For each Property that is known
    //Each property has it's own list. Assume the following is a template
    //for each list.
    If Property has a queue / list to process then
        For each Component this Property references
            For each entity_id in the queue to process (non destructively)
                //This example instance is for attribute change.
            end For
        end For
    end If
    Clear Lists / Queues Here
end For

This does not actually process the changes. These functions merely copy data into their private queues which will later be processed with the onProcess()

Component Registration

Properties will come into existence once something states that they exist for an arbitrary purpose. For example, Properties can exist when an entity states it has that property, even though no components are actually hooked up for it.

Components can register that they listen to an entity, even though no entities currently are using it.

This makes for a dynamic system in which components can be added or removed for debug purposes, and also once a property exists, it will persist as a singleton until otherwise cleaned up.

Components will use static objects, or areas, I haven’t determined which yet to use. Areas mean that it will have to be called like a tree, while static means it will be registered at some point likely using singletons, before main is even started.

However, static has no defined order. Areas seem to be better if I plan to have components and such defined within game-modules which can be optionally statically linked in.

It seems that argument is winning.

The registration, regardless, will happen before the main game loop starts.

I believe it was specified in a previous post that a component have the interface functions initialize, deinitialize, and so forth. These functions will tell the properties to register this interface instance, which will likely be a singleton.

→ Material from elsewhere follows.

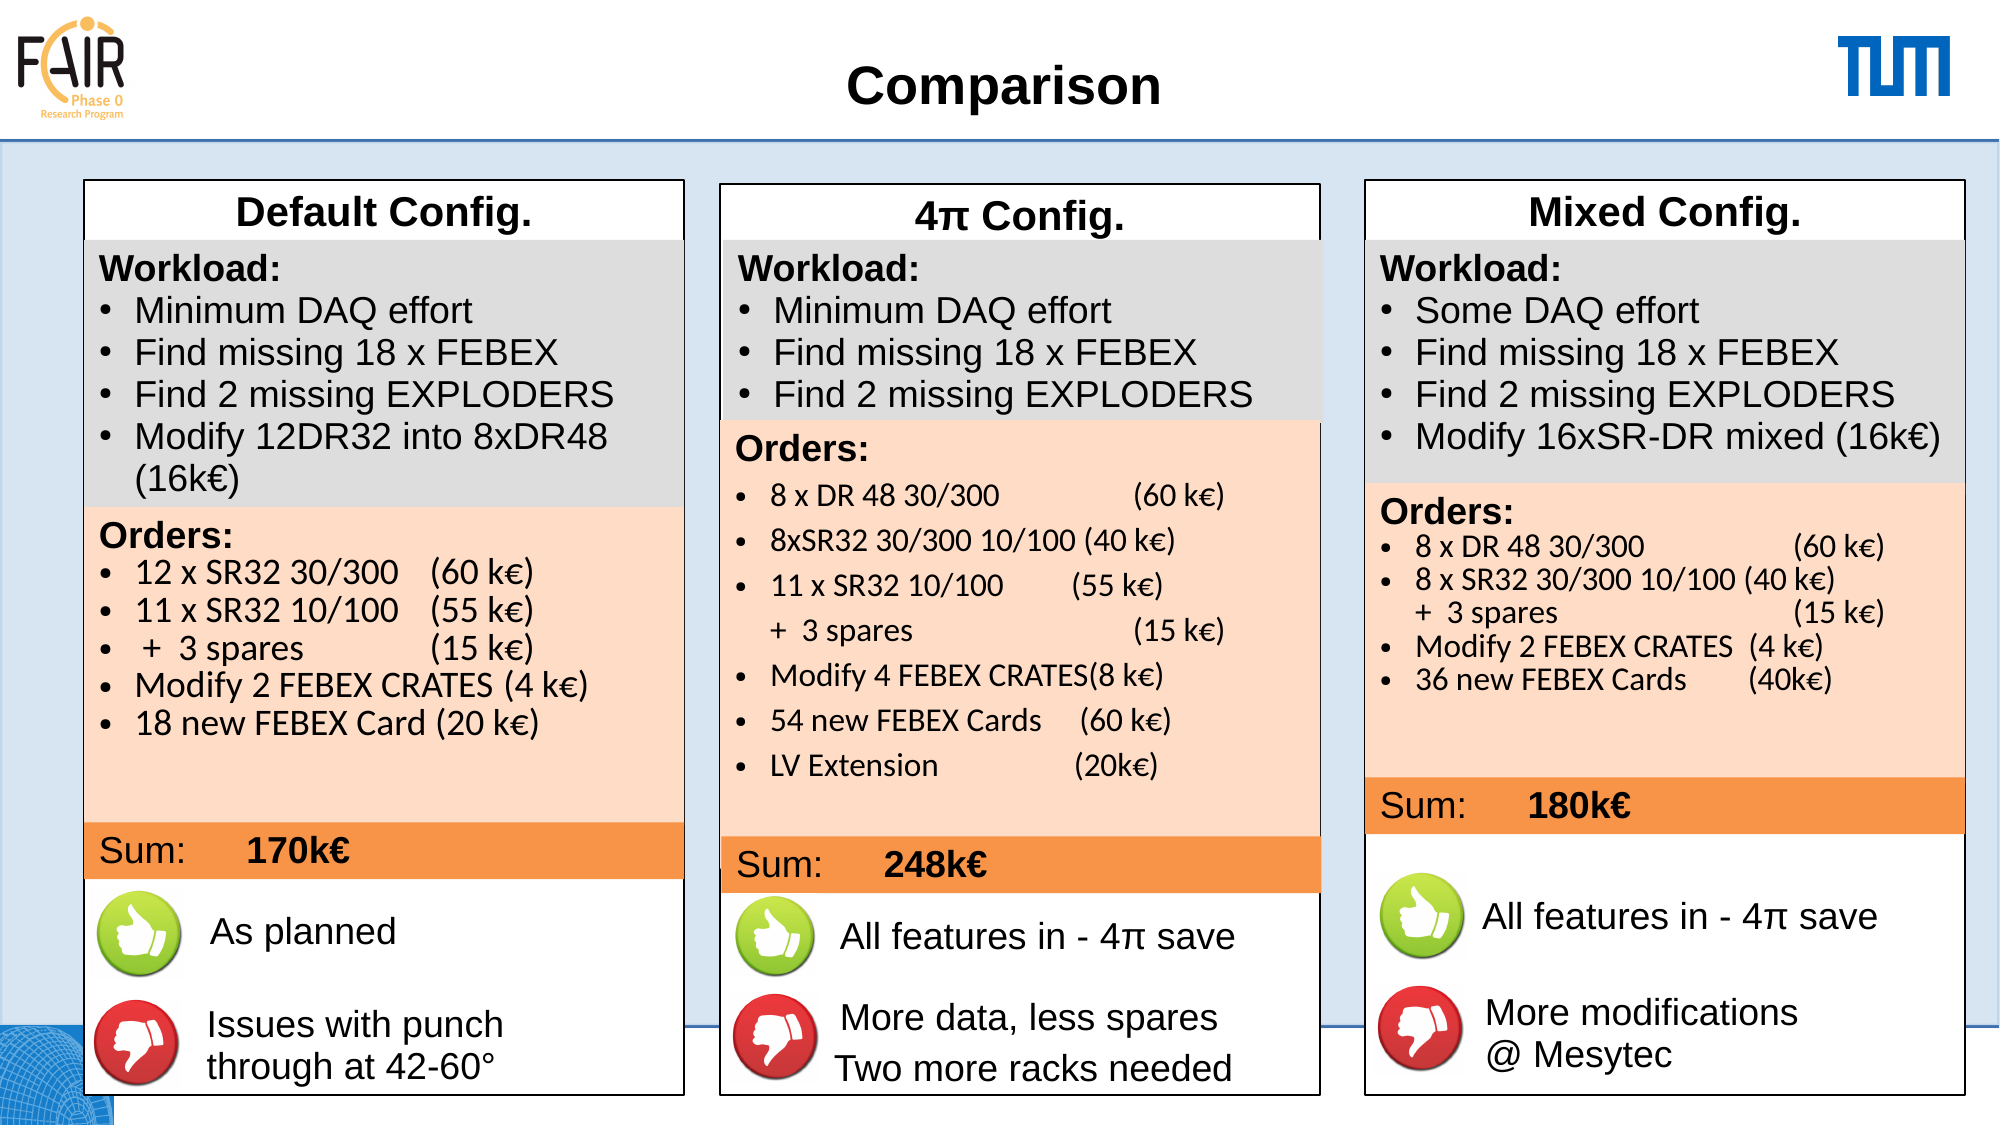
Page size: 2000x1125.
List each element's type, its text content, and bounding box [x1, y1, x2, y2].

I anticipate that the means to register would be rather standard to make it easier and more dependable, same with unregistering. Functions that are similar to the following might be used.

void registerComponent(Component *, const vector<String> Properties)
void unregisterComponent(Component *, const vector<String> Properties)

Also, Components ideally should be able to provide a means to serialize if they do anything extra, since attribute manipulation can be costly, and unnecessary when the data is not shared.